• Vitor Miranda

MOSTRA SP - PEGANDO A ESTRADA (2021)


Parte da cobertura da '45ª Mostra de Cinema de São Paulo'.

A direção de "Pegando A Estrada" explora os sentimentos do elenco tão intensamente, que o longa se torna galático.

"Hit the Road" tem a mesma vibe irresistível de "Little Miss Sunshine (2006)", é leve, divertido e engraçado. Outro fato curioso é que a maior parte do filme se passa também dentro de um veículo e adentro dessa felicidade que o longa transmite, existem nuances deprimentes de uma realidade inquieta e complicada para os personagens. O contexto que os personagens estão inseridos é uma casca de ferida, eles nunca conseguem se livrar dela, então, eles vivem correndo como se houvesse uma "fuga" de realidade. E parece nunca ter fim. O filme não mostra o motivo pelo qual estão fugindo, mas ao pesar todos os acontecimentos do longa, fica bem claro que eles estão dando o sangue para conseguir escapar do passado.


A direção é incrível, tem cenas extremamente lindas e bem filmadas no deserto oriental. Sequências mágicas que mostram a imensidão da noite, uma ótica grandiosa e que encanta profundamente. O roteiro consegue ser incompreensivo, e assim, os planos acabam sendo parados demais, causando a impressão de que o filme possui uma duração maior do que possui. Ainda assim, é um filme criativo e interessante. A sequência final é tão tocante, porque vemos uma criança que não tem tamanha noção do que estava acontecendo pondo todo seu entusiasmo para fora em forma de música, enquanto sua mãe, que dirige o carro, tenta esconder as lágrimas cantando junto com ele. É um filme tão imersivo ao explorar sentimentos, diria que é quase galático.




PEGANDO A ESTRADA (2021)


3.5/5 - BOM


 
OUTRAS CRÍTICAS DA 45ª MOSTRA DE CINEMA DE SÃO PAULO
 
OS INVENTADOS (2021)
2/5 - FRACO

Com uma premissa chamativa em sua sinopse, "Los Inventados (2021)" expõe uma ideia no mínimo curiosa - um workshop de atuação que te fornece a chance de trocar de persona. A oportunidade de viver, agir e pensar como outra pessoa. Despertando a curiosidade de forma automática, o filme mostra Lucas, um jovem ator misterioso, silencioso e que não parece se preocupar em expor seus sentimentos ou algo do tipo. Ele é uma página em branco, não sabemos se ele está realmente agindo como ele mesmo agiria. O primeiro ato do longa é bem interessante, o tão falado workshop ganha vida numa espécie de cabana e nesse espaço os demais personagens encarnam outras personalidades.

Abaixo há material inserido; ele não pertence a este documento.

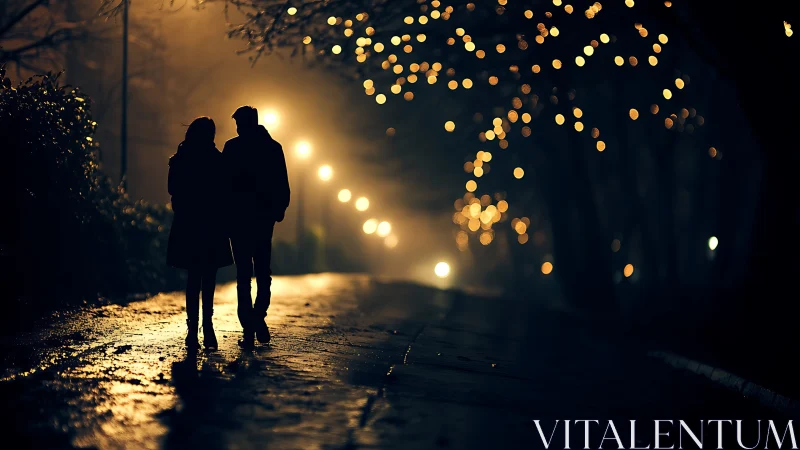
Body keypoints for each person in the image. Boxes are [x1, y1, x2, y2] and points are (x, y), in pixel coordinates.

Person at [223, 106, 290, 348]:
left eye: (239, 124)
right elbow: (282, 182)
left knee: (244, 274)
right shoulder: (273, 148)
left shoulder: (232, 148)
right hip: (263, 219)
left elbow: (223, 184)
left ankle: (248, 327)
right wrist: (278, 210)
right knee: (262, 270)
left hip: (239, 220)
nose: (238, 129)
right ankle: (258, 316)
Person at [167, 117, 233, 350]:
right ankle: (208, 328)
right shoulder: (218, 159)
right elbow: (226, 192)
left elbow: (172, 189)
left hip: (188, 224)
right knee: (209, 278)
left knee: (193, 278)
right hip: (212, 224)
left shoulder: (181, 158)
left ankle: (192, 330)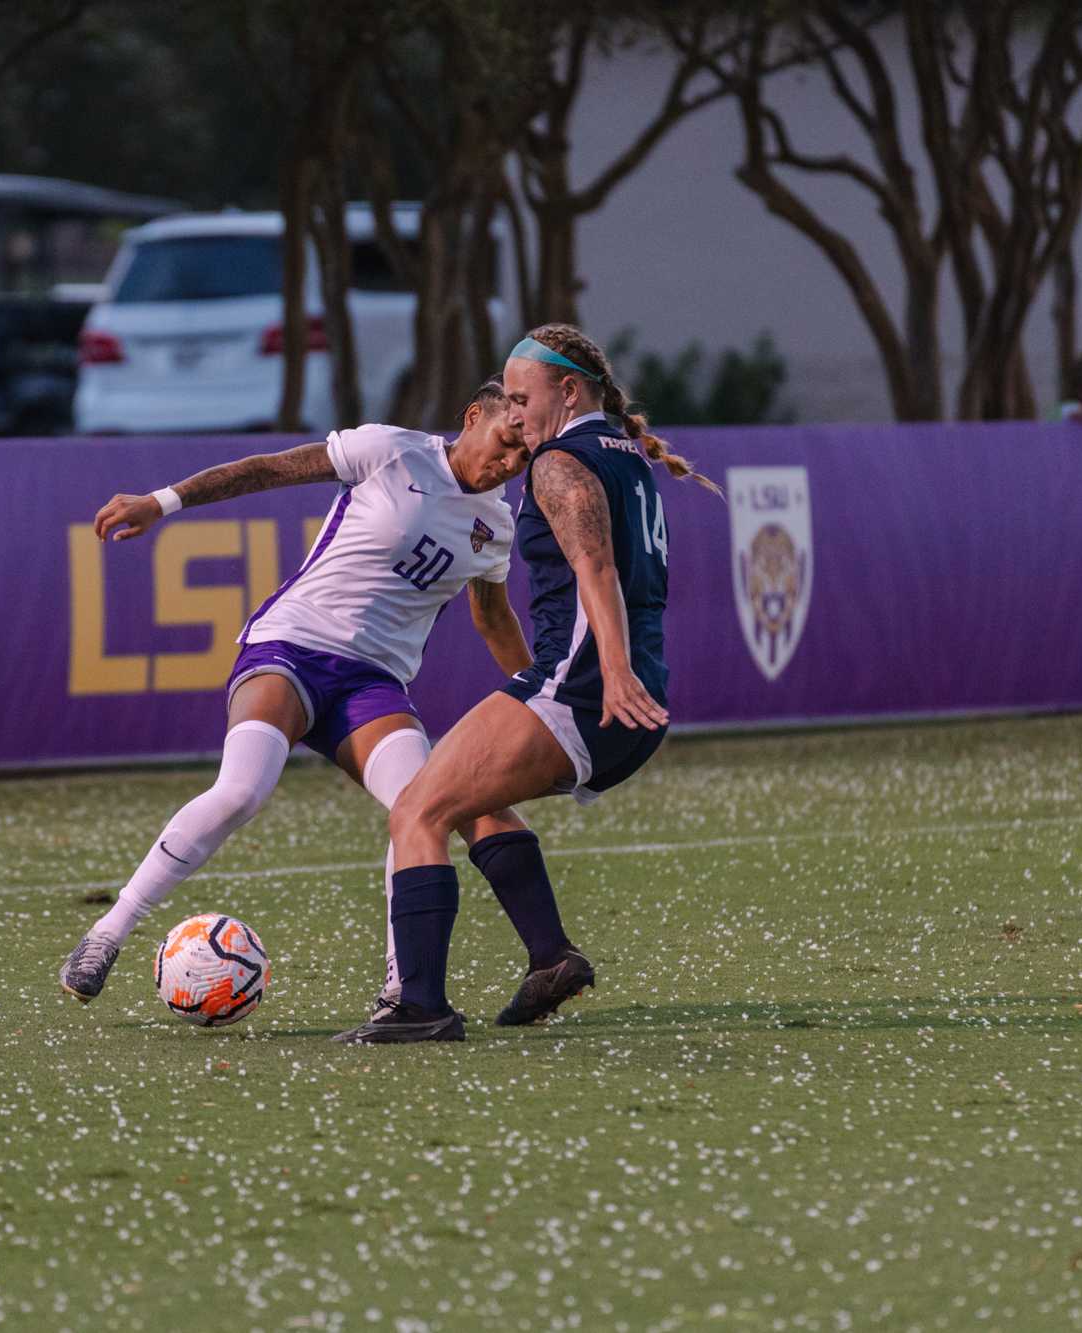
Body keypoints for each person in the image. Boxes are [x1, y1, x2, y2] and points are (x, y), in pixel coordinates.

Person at [59, 382, 540, 1005]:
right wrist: (163, 501)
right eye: (505, 441)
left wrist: (540, 693)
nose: (507, 462)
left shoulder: (495, 524)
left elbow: (494, 620)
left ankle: (404, 992)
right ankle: (108, 931)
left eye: (523, 457)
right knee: (240, 791)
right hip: (291, 647)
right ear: (473, 416)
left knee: (420, 813)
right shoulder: (390, 451)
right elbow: (269, 469)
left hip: (372, 684)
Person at [335, 323, 720, 1045]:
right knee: (467, 800)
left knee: (417, 809)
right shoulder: (628, 456)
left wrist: (610, 670)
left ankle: (420, 1005)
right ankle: (550, 956)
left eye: (521, 397)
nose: (513, 414)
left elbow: (596, 570)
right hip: (619, 695)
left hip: (583, 690)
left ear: (567, 391)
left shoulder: (557, 461)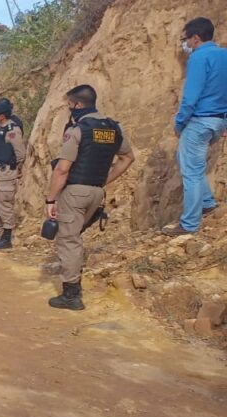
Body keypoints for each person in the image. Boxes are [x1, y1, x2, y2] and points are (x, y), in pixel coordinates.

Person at [46, 85, 135, 310]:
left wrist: (50, 199)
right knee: (75, 236)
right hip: (97, 191)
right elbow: (127, 158)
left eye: (69, 104)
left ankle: (71, 294)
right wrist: (105, 179)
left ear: (77, 105)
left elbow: (62, 169)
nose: (68, 108)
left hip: (75, 191)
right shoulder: (114, 128)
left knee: (69, 239)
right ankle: (74, 278)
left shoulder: (78, 130)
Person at [163, 17, 227, 236]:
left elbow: (191, 96)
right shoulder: (224, 55)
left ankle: (189, 224)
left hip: (199, 120)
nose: (185, 44)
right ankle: (207, 202)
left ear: (196, 38)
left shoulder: (199, 57)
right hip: (218, 121)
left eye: (186, 39)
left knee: (190, 172)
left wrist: (179, 123)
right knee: (192, 164)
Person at [0, 99, 27, 249]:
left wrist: (14, 168)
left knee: (5, 205)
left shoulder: (12, 130)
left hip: (6, 174)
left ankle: (7, 237)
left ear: (2, 116)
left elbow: (20, 154)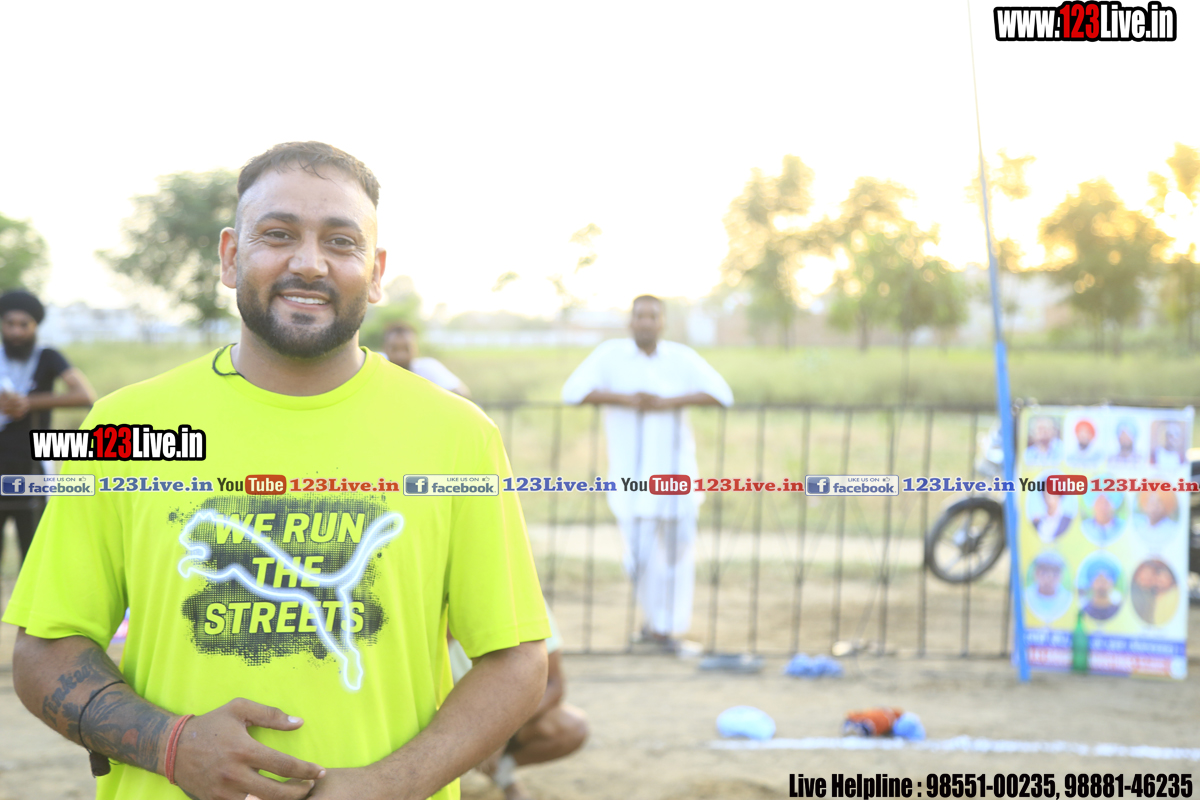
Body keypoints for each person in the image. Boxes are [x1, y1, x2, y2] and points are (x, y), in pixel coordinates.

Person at [3, 142, 550, 800]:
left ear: (375, 272)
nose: (309, 262)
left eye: (341, 241)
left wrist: (388, 784)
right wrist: (171, 745)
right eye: (279, 234)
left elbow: (517, 660)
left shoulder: (458, 436)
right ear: (231, 256)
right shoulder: (123, 428)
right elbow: (45, 650)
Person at [561, 295, 733, 652]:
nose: (645, 322)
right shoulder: (610, 355)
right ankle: (656, 623)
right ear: (630, 321)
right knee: (638, 558)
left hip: (676, 474)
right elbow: (572, 393)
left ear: (662, 322)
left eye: (653, 316)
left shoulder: (681, 358)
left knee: (677, 554)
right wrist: (625, 399)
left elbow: (722, 395)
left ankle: (667, 629)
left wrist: (667, 402)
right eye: (639, 316)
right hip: (630, 476)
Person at [449, 605, 588, 800]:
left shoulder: (526, 605)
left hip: (500, 714)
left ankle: (501, 772)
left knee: (570, 726)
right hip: (451, 719)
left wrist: (499, 730)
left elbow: (554, 685)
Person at [0, 289, 96, 566]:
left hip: (31, 467)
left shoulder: (48, 357)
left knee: (34, 550)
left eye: (24, 325)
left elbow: (85, 395)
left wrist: (28, 402)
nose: (16, 332)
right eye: (10, 324)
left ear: (35, 326)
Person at [382, 321, 470, 397]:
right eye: (394, 349)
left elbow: (461, 393)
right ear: (384, 348)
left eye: (407, 349)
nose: (400, 355)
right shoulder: (377, 366)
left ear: (416, 348)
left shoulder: (428, 367)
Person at [1024, 551, 1071, 624]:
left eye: (1055, 572)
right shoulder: (1026, 595)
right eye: (1044, 571)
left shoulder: (1067, 598)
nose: (1049, 577)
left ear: (1061, 575)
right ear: (1035, 573)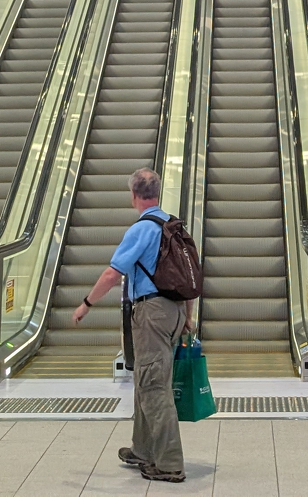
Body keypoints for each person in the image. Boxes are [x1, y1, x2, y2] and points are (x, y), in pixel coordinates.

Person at [73, 168, 185, 482]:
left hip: (152, 312)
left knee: (153, 387)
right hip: (174, 310)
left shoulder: (142, 229)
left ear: (133, 195)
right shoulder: (172, 225)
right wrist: (188, 315)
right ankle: (143, 450)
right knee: (146, 382)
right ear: (157, 193)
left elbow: (112, 274)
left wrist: (86, 304)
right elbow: (189, 273)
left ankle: (169, 463)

Existe toda uma expectativa em torno de Lucas, pois existe um suspense em descobrir quem ele realmente seja, o que é muito bom. Porém, essa narrativa instigante e promissora que vimos se torna uma maçante história de amor. No seu segundo ato, o filme parece escorar-se no romance chifrim de Lucas (Gastón Dubini) e Sabrina (Rosina Fraschina). Um romance que acontece num formato tão sem graça, que acaba estragando toda a experiência do filme. O workshop de atuação se torna apenas um pano de fundo para o romance dos dois e o longa fica estagnado em sequências entediantes de um casal que ainda está se conhecendo. O que pode ser visto na sinopse de "Los Inventados (2021)", por fim, não é explorado no filme. É um longa tecnicamente bonito que falta ter uma história para contar. O ato de inventar um romance para preencher o vazio do filme foi preguiçoso e desinteressante, já que o filme poderia ter sido um bom curta-metragem sobre o escape e a troca de identidades.